# [Data to examine]
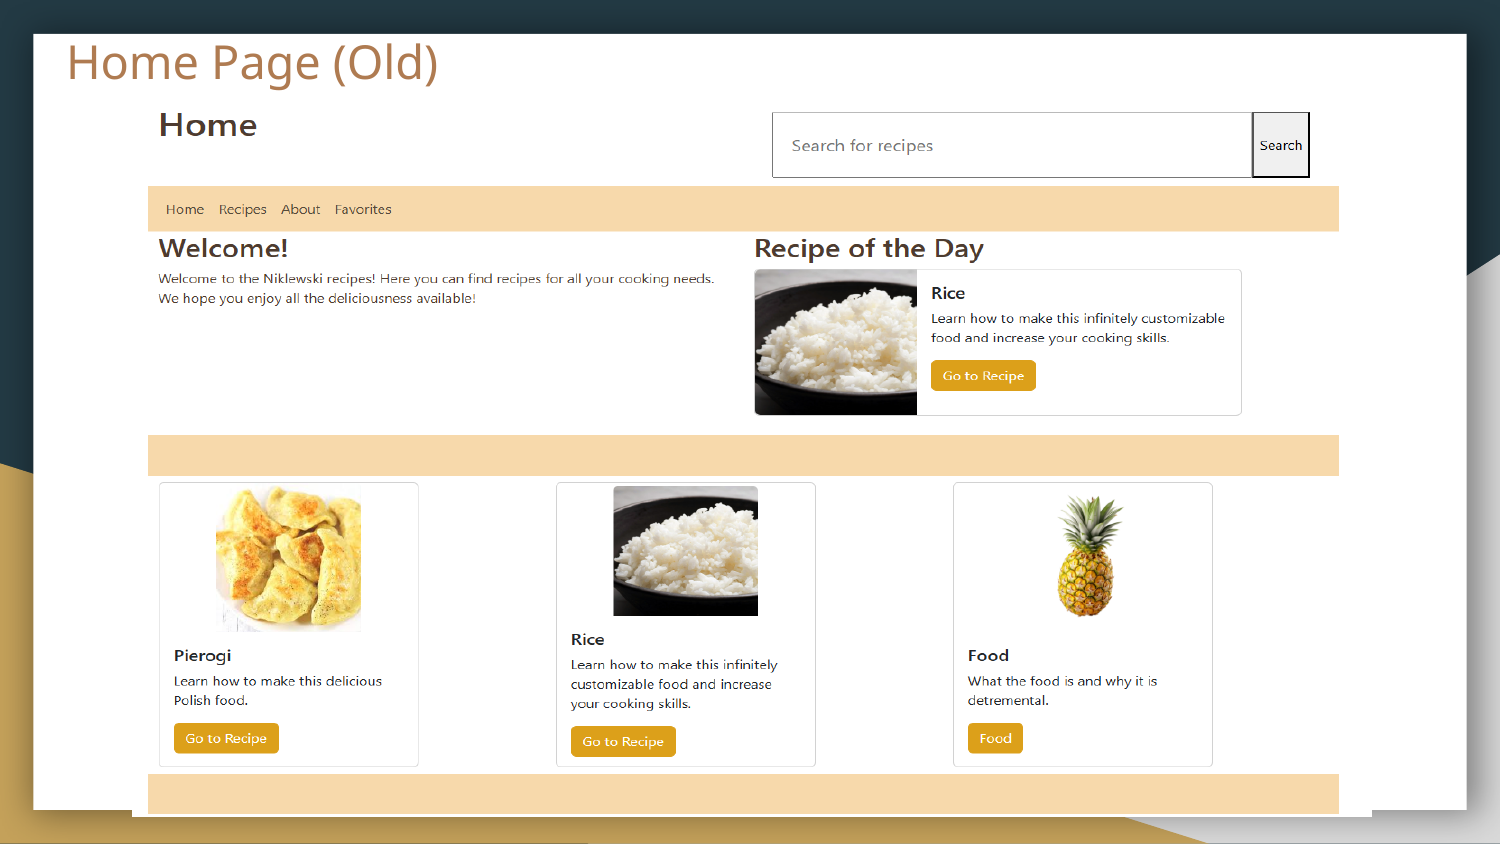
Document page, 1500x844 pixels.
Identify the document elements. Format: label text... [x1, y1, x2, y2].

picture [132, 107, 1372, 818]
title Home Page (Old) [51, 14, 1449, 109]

---

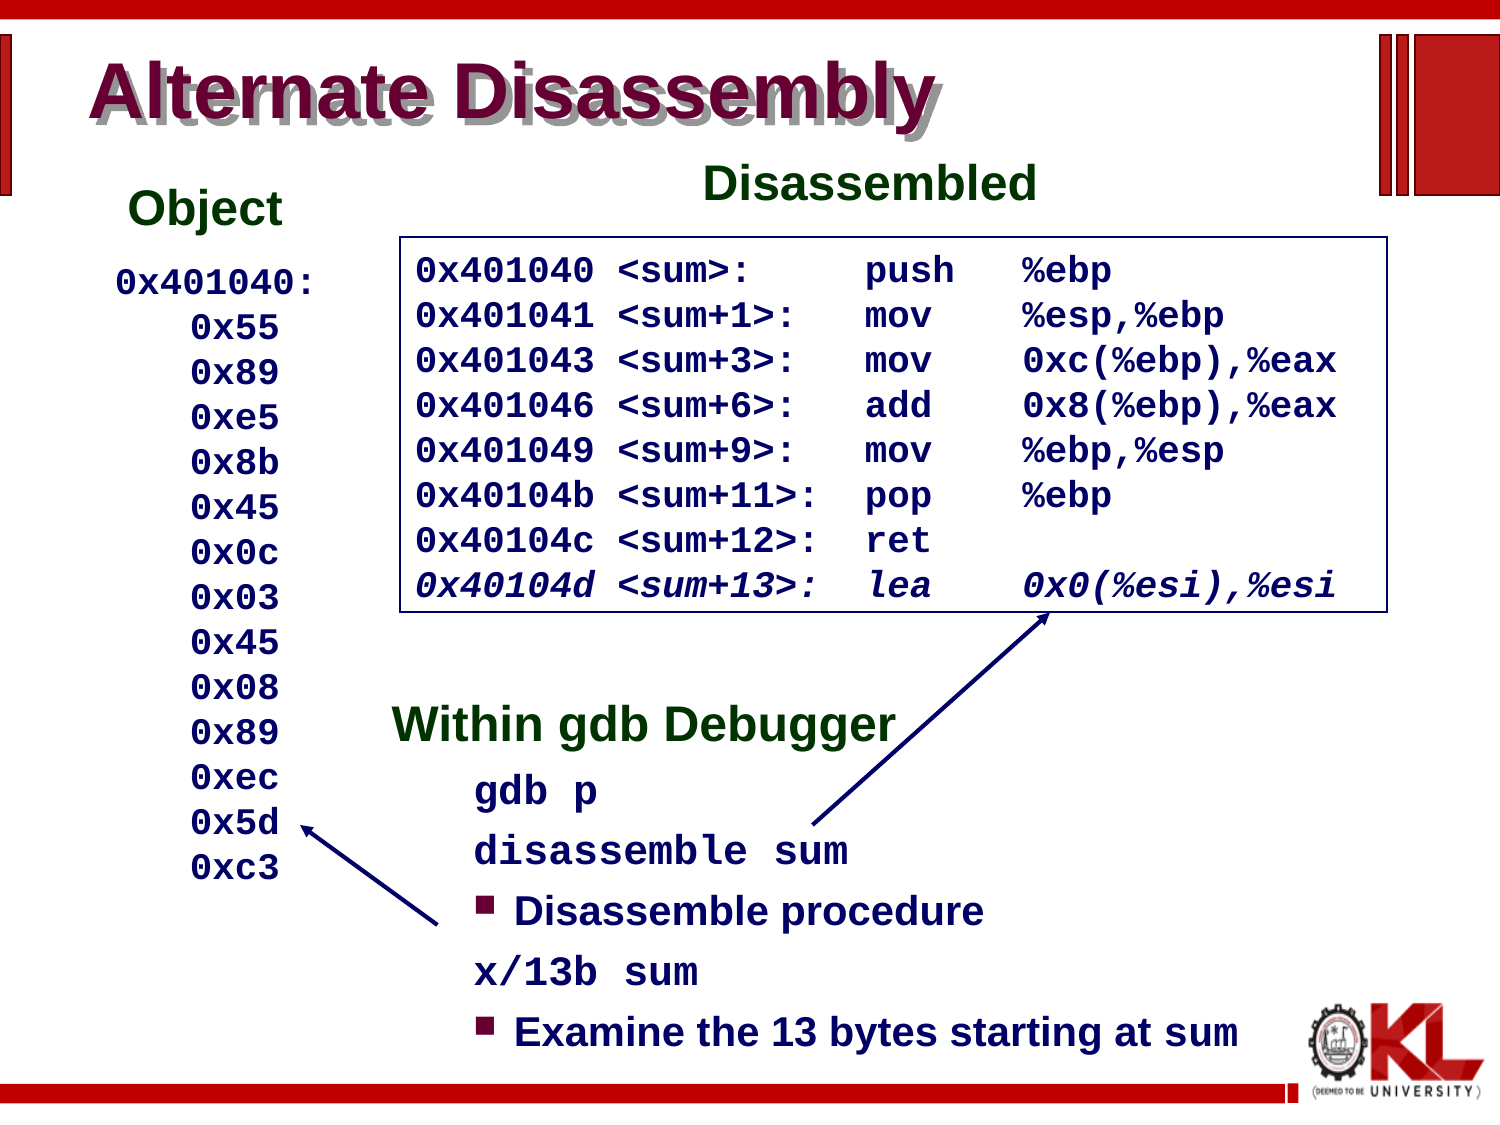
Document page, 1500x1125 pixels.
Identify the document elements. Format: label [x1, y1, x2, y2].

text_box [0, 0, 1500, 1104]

# [Work instructions]
State how many lines of the listing include "pixels", and write nothing else.

# [Solution]
2